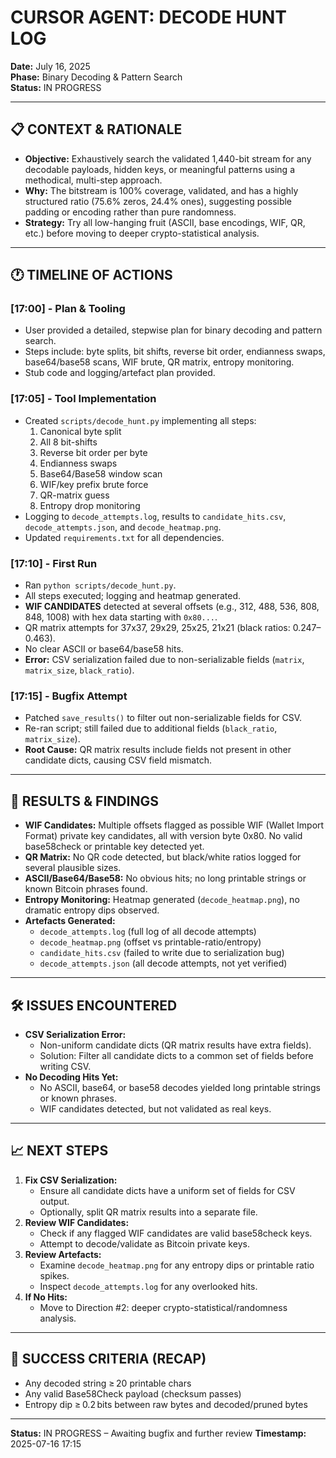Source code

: # CURSOR AGENT: DECODE HUNT LOG
**Date:** July 16, 2025  
**Phase:** Binary Decoding & Pattern Search  
**Status:** IN PROGRESS

---

## 📋 **CONTEXT & RATIONALE**

- **Objective:** Exhaustively search the validated 1,440-bit stream for any decodable payloads, hidden keys, or meaningful patterns using a methodical, multi-step approach.
- **Why:** The bitstream is 100% coverage, validated, and has a highly structured ratio (75.6% zeros, 24.4% ones), suggesting possible padding or encoding rather than pure randomness.
- **Strategy:** Try all low-hanging fruit (ASCII, base encodings, WIF, QR, etc.) before moving to deeper crypto-statistical analysis.

---

## 🕐 **TIMELINE OF ACTIONS**

### **[17:00] - Plan & Tooling**
- User provided a detailed, stepwise plan for binary decoding and pattern search.
- Steps include: byte splits, bit shifts, reverse bit order, endianness swaps, base64/base58 scans, WIF brute, QR matrix, entropy monitoring.
- Stub code and logging/artefact plan provided.

### **[17:05] - Tool Implementation**
- Created `scripts/decode_hunt.py` implementing all steps:
  1. Canonical byte split
  2. All 8 bit-shifts
  3. Reverse bit order per byte
  4. Endianness swaps
  5. Base64/Base58 window scan
  6. WIF/key prefix brute force
  7. QR-matrix guess
  8. Entropy drop monitoring
- Logging to `decode_attempts.log`, results to `candidate_hits.csv`, `decode_attempts.json`, and `decode_heatmap.png`.
- Updated `requirements.txt` for all dependencies.

### **[17:10] - First Run**
- Ran `python scripts/decode_hunt.py`.
- All steps executed; logging and heatmap generated.
- **WIF CANDIDATES** detected at several offsets (e.g., 312, 488, 536, 808, 848, 1008) with hex data starting with `0x80...`.
- QR matrix attempts for 37x37, 29x29, 25x25, 21x21 (black ratios: 0.247–0.463).
- No clear ASCII or base64/base58 hits.
- **Error:** CSV serialization failed due to non-serializable fields (`matrix`, `matrix_size`, `black_ratio`).

### **[17:15] - Bugfix Attempt**
- Patched `save_results()` to filter out non-serializable fields for CSV.
- Re-ran script; still failed due to additional fields (`black_ratio`, `matrix_size`).
- **Root Cause:** QR matrix results include fields not present in other candidate dicts, causing CSV field mismatch.

---

## 📝 **RESULTS & FINDINGS**

- **WIF Candidates:** Multiple offsets flagged as possible WIF (Wallet Import Format) private key candidates, all with version byte 0x80. No valid base58check or printable key detected yet.
- **QR Matrix:** No QR code detected, but black/white ratios logged for several plausible sizes.
- **ASCII/Base64/Base58:** No obvious hits; no long printable strings or known Bitcoin phrases found.
- **Entropy Monitoring:** Heatmap generated (`decode_heatmap.png`), no dramatic entropy dips observed.
- **Artefacts Generated:**
  - `decode_attempts.log` (full log of all decode attempts)
  - `decode_heatmap.png` (offset vs printable-ratio/entropy)
  - `candidate_hits.csv` (failed to write due to serialization bug)
  - `decode_attempts.json` (all decode attempts, not yet verified)

---

## 🛠️ **ISSUES ENCOUNTERED**

- **CSV Serialization Error:**
  - Non-uniform candidate dicts (QR matrix results have extra fields).
  - Solution: Filter all candidate dicts to a common set of fields before writing CSV.
- **No Decoding Hits Yet:**
  - No ASCII, base64, or base58 decodes yielded long printable strings or known phrases.
  - WIF candidates detected, but not validated as real keys.

---

## 📈 **NEXT STEPS**

1. **Fix CSV Serialization:**
   - Ensure all candidate dicts have a uniform set of fields for CSV output.
   - Optionally, split QR matrix results into a separate file.
2. **Review WIF Candidates:**
   - Check if any flagged WIF candidates are valid base58check keys.
   - Attempt to decode/validate as Bitcoin private keys.
3. **Review Artefacts:**
   - Examine `decode_heatmap.png` for any entropy dips or printable ratio spikes.
   - Inspect `decode_attempts.log` for any overlooked hits.
4. **If No Hits:**
   - Move to Direction #2: deeper crypto-statistical/randomness analysis.

---

## 🚦 **SUCCESS CRITERIA (RECAP)**
- Any decoded string ≥ 20 printable chars
- Any valid Base58Check payload (checksum passes)
- Entropy dip ≥ 0.2 bits between raw bytes and decoded/pruned bytes

---

**Status:** IN PROGRESS – Awaiting bugfix and further review
**Timestamp:** 2025-07-16 17:15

*Exercise brief:*
Look for the line that contains "4. **If No Hits:**" in the entries above. Set it down, along with all later lines, exactly as written.

*Answer section:*
4. **If No Hits:**
   - Move to Direction #2: deeper crypto-statistical/randomness analysis.

---

## 🚦 **SUCCESS CRITERIA (RECAP)**
- Any decoded string ≥ 20 printable chars
- Any valid Base58Check payload (checksum passes)
- Entropy dip ≥ 0.2 bits between raw bytes and decoded/pruned bytes

---

**Status:** IN PROGRESS – Awaiting bugfix and further review
**Timestamp:** 2025-07-16 17:15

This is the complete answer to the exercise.